## [Exercise goal]
Each of the lines below must be written out exactly as shown.

(Saved data entries)
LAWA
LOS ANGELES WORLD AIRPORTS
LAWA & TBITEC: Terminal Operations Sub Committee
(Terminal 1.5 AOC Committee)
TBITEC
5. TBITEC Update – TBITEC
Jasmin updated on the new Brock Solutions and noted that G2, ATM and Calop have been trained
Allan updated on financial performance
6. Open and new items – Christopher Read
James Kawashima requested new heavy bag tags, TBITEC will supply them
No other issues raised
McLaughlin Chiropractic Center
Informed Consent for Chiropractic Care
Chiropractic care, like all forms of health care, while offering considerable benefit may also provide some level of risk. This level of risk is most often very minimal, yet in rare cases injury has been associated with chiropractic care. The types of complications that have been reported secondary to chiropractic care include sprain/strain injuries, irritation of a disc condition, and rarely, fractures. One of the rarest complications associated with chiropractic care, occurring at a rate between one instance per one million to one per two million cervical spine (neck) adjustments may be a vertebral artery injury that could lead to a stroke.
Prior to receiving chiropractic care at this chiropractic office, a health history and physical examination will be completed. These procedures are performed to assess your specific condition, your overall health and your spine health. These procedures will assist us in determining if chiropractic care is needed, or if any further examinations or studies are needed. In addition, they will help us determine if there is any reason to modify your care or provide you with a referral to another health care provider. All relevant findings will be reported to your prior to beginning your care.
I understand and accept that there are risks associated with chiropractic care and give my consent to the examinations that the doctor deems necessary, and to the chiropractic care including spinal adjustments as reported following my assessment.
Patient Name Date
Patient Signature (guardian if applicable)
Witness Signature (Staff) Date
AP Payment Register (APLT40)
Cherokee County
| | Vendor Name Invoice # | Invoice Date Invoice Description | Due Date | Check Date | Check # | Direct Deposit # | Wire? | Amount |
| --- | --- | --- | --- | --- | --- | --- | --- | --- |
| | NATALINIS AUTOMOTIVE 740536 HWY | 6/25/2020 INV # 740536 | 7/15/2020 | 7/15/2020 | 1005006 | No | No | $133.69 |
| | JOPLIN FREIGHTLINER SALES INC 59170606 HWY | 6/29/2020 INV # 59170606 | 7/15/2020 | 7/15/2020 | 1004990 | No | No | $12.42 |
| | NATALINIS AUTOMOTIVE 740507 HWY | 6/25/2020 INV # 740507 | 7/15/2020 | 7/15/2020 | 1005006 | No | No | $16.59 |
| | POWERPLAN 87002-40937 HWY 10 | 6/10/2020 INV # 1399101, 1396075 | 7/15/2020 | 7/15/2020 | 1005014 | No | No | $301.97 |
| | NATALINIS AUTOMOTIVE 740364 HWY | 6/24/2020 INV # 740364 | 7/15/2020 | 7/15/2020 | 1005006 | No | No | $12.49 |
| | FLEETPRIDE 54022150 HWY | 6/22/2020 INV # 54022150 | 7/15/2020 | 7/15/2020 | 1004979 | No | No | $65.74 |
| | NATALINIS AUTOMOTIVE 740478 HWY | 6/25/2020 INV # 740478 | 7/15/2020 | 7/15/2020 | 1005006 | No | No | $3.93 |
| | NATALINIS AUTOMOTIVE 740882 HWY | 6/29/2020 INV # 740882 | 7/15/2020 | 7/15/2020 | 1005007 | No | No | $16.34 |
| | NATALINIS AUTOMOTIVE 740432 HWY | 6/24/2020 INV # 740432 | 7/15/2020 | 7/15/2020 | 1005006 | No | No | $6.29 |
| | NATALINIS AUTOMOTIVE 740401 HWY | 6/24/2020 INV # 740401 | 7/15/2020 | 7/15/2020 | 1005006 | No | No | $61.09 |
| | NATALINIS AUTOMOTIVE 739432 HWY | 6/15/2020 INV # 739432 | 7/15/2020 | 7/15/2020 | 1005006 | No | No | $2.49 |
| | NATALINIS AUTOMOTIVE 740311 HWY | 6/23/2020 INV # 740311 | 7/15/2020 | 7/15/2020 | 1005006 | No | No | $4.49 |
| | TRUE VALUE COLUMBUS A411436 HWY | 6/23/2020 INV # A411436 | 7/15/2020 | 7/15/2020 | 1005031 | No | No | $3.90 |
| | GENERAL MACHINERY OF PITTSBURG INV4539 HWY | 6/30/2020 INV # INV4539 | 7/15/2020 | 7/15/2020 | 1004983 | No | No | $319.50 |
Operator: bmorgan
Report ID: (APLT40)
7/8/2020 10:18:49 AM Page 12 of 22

## [Task solution]
LAWA
LOS ANGELES WORLD AIRPORTS
LAWA & TBITEC: Terminal Operations Sub Committee
(Terminal 1.5 AOC Committee)
TBITEC
5. TBITEC Update – TBITEC
Jasmin updated on the new Brock Solutions and noted that G2, ATM and Calop have been trained
Allan updated on financial performance
6. Open and new items – Christopher Read
James Kawashima requested new heavy bag tags, TBITEC will supply them
No other issues raised
McLaughlin Chiropractic Center
Informed Consent for Chiropractic Care
Chiropractic care, like all forms of health care, while offering considerable benefit may also provide some level of risk. This level of risk is most often very minimal, yet in rare cases injury has been associated with chiropractic care. The types of complications that have been reported secondary to chiropractic care include sprain/strain injuries, irritation of a disc condition, and rarely, fractures. One of the rarest complications associated with chiropractic care, occurring at a rate between one instance per one million to one per two million cervical spine (neck) adjustments may be a vertebral artery injury that could lead to a stroke.
Prior to receiving chiropractic care at this chiropractic office, a health history and physical examination will be completed. These procedures are performed to assess your specific condition, your overall health and your spine health. These procedures will assist us in determining if chiropractic care is needed, or if any further examinations or studies are needed. In addition, they will help us determine if there is any reason to modify your care or provide you with a referral to another health care provider. All relevant findings will be reported to your prior to beginning your care.
I understand and accept that there are risks associated with chiropractic care and give my consent to the examinations that the doctor deems necessary, and to the chiropractic care including spinal adjustments as reported following my assessment.
Patient Name Date
Patient Signature (guardian if applicable)
Witness Signature (Staff) Date
AP Payment Register (APLT40)
Cherokee County
| | Vendor Name Invoice # | Invoice Date Invoice Description | Due Date | Check Date | Check # | Direct Deposit # | Wire? | Amount |
| --- | --- | --- | --- | --- | --- | --- | --- | --- |
| | NATALINIS AUTOMOTIVE 740536 HWY | 6/25/2020 INV # 740536 | 7/15/2020 | 7/15/2020 | 1005006 | No | No | $133.69 |
| | JOPLIN FREIGHTLINER SALES INC 59170606 HWY | 6/29/2020 INV # 59170606 | 7/15/2020 | 7/15/2020 | 1004990 | No | No | $12.42 |
| | NATALINIS AUTOMOTIVE 740507 HWY | 6/25/2020 INV # 740507 | 7/15/2020 | 7/15/2020 | 1005006 | No | No | $16.59 |
| | POWERPLAN 87002-40937 HWY 10 | 6/10/2020 INV # 1399101, 1396075 | 7/15/2020 | 7/15/2020 | 1005014 | No | No | $301.97 |
| | NATALINIS AUTOMOTIVE 740364 HWY | 6/24/2020 INV # 740364 | 7/15/2020 | 7/15/2020 | 1005006 | No | No | $12.49 |
| | FLEETPRIDE 54022150 HWY | 6/22/2020 INV # 54022150 | 7/15/2020 | 7/15/2020 | 1004979 | No | No | $65.74 |
| | NATALINIS AUTOMOTIVE 740478 HWY | 6/25/2020 INV # 740478 | 7/15/2020 | 7/15/2020 | 1005006 | No | No | $3.93 |
| | NATALINIS AUTOMOTIVE 740882 HWY | 6/29/2020 INV # 740882 | 7/15/2020 | 7/15/2020 | 1005007 | No | No | $16.34 |
| | NATALINIS AUTOMOTIVE 740432 HWY | 6/24/2020 INV # 740432 | 7/15/2020 | 7/15/2020 | 1005006 | No | No | $6.29 |
| | NATALINIS AUTOMOTIVE 740401 HWY | 6/24/2020 INV # 740401 | 7/15/2020 | 7/15/2020 | 1005006 | No | No | $61.09 |
| | NATALINIS AUTOMOTIVE 739432 HWY | 6/15/2020 INV # 739432 | 7/15/2020 | 7/15/2020 | 1005006 | No | No | $2.49 |
| | NATALINIS AUTOMOTIVE 740311 HWY | 6/23/2020 INV # 740311 | 7/15/2020 | 7/15/2020 | 1005006 | No | No | $4.49 |
| | TRUE VALUE COLUMBUS A411436 HWY | 6/23/2020 INV # A411436 | 7/15/2020 | 7/15/2020 | 1005031 | No | No | $3.90 |
| | GENERAL MACHINERY OF PITTSBURG INV4539 HWY | 6/30/2020 INV # INV4539 | 7/15/2020 | 7/15/2020 | 1004983 | No | No | $319.50 |
Operator: bmorgan
Report ID: (APLT40)
7/8/2020 10:18:49 AM Page 12 of 22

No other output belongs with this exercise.